オピニオン

使ってみてもらうということ

 お相伴に預かったところ、そのおいしさにいそいそと買い続けるようになる。狙いをもってこうした需要を創出しようとする方策のひとつが製品のサンプリングだ。街角で配られるドリンク剤やシャンプーの試供品などもそう。今まで関心の外にあったものが突然、消費者・生活者の身近になる瞬間と言える。試してみてだめならばもともと。しかし気に入ってもらえれば以降、むしろ消費者・生活者の側から手を伸ばすようになってくれることに繋がる。
 薬局店頭でも、生活者・消費者がOTC医薬品を選択する際には専門家の助言が持つ影響力を除くと、テレビや交通機関といったマス広告の影響が大きいという見方がある一方、使用で得た実体験の影響が大きいという見方がある。ブランド名・製品名に対する馴染みの程度のほか、過去に使用した時の体質への相性や効き目がどうであったかなどに基づく自身の“成功体験”も判断材料として重要視されているわけだ。
 過去の成功体験が製品選びに結び付いていると思われる例では、スイッチOTCのヒットも挙げられるかもしれない。切れ味の良さでまず支持されていると言えるが、医療機関で処方された時に相性や効きが良かったという記憶から購入する向きもあるだろう。相性や効き目の記憶で再び購入するという意味では、店頭で勧められて使用してみた無名のPB品であっても同じだ。

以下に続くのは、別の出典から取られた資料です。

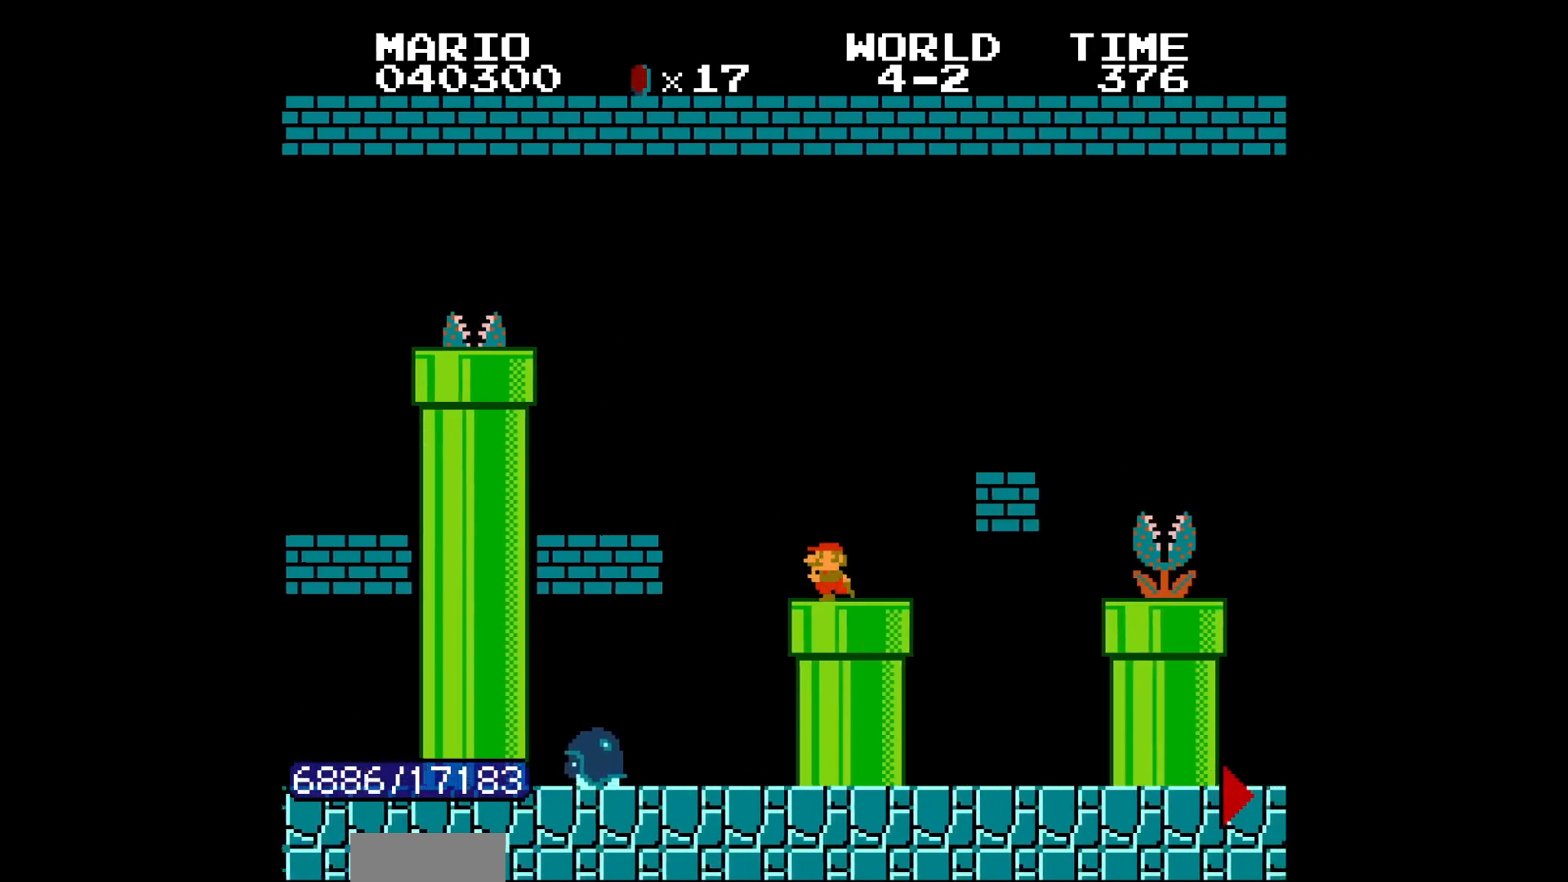
{"buttons": [], "events": [[17, "DPAD_DOWN", "down"], [33, "DPAD_DOWN", "up"]]}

実際に使ってみてもらうということは、OTCにおいても根強いファンを増やす。



(2012年11月23日掲載)



前後のオピニオン

「緩和ケア」に対する思い込み
(2012年11月30日掲載)
◆使ってみてもらうということ
(2012年11月23日掲載)
終末期に向けての医療知識を
(2012年11月16日掲載)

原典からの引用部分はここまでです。